We have some good news to share: there’s now clear evidence that voluntary initiatives can be an effective means of addressing piracy – and promote legal online distribution channels that reward creativity.
Yesterday, the Center for Copyright Information (CCI) released a report on the progress made to date implementing the Copyright Alert System – a voluntary initiative that was created with input from content owners, rights holders, Internet service providers (ISPs), and consumer advocacy groups.
The Copyright Alert System was designed to educate consumers about the misuse of their Internet accounts to access illegal copies of music, films, and television shows – and about the large and growing list of legal sources of digital content.
In 2013, the program ramped up – with more than 1.3 million Copyright Alerts sent to account holders. That number is expected to double in 2014.
The report found that the vast majority of Copyright Alerts – more than 70% – occurred at the initial educational stages.

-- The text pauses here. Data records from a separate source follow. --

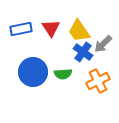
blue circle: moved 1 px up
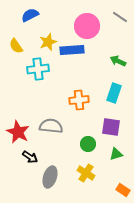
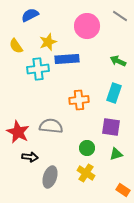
gray line: moved 1 px up
blue rectangle: moved 5 px left, 9 px down
green circle: moved 1 px left, 4 px down
black arrow: rotated 28 degrees counterclockwise
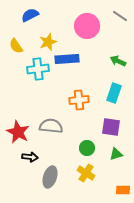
orange rectangle: rotated 32 degrees counterclockwise
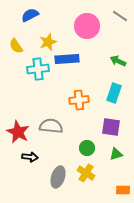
gray ellipse: moved 8 px right
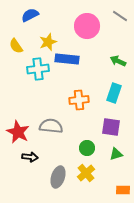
blue rectangle: rotated 10 degrees clockwise
yellow cross: rotated 18 degrees clockwise
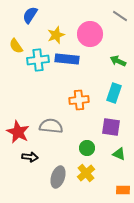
blue semicircle: rotated 30 degrees counterclockwise
pink circle: moved 3 px right, 8 px down
yellow star: moved 8 px right, 7 px up
cyan cross: moved 9 px up
green triangle: moved 3 px right; rotated 40 degrees clockwise
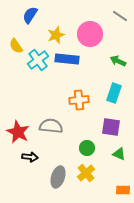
cyan cross: rotated 30 degrees counterclockwise
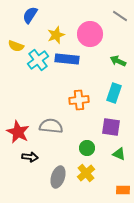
yellow semicircle: rotated 35 degrees counterclockwise
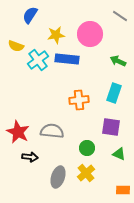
yellow star: rotated 12 degrees clockwise
gray semicircle: moved 1 px right, 5 px down
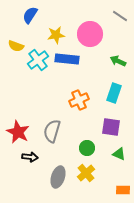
orange cross: rotated 18 degrees counterclockwise
gray semicircle: rotated 80 degrees counterclockwise
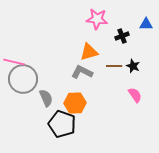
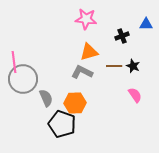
pink star: moved 11 px left
pink line: rotated 70 degrees clockwise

Less than 3% occurred at the final mitigation stage. This suggests that many account holders are deterred after receiving the first Alert. However, the report also notes that further analysis is needed.
One thing is clear: if responsible companies work together, they can find common ground, develop solutions to complex problems, and promote a healthy digital economy.
The CAS is a model for future voluntary agreements. CreativeFuture supports similar voluntary initiatives with advertising and credit card companies that can help take the profit out of piracy by stopping the flow of revenue to pirate sites.
Working together, we can promote a vibrant creative economy that continues to build and improve digital distribution models that reward creators, while expanding audience access to content where, when, and how they want it.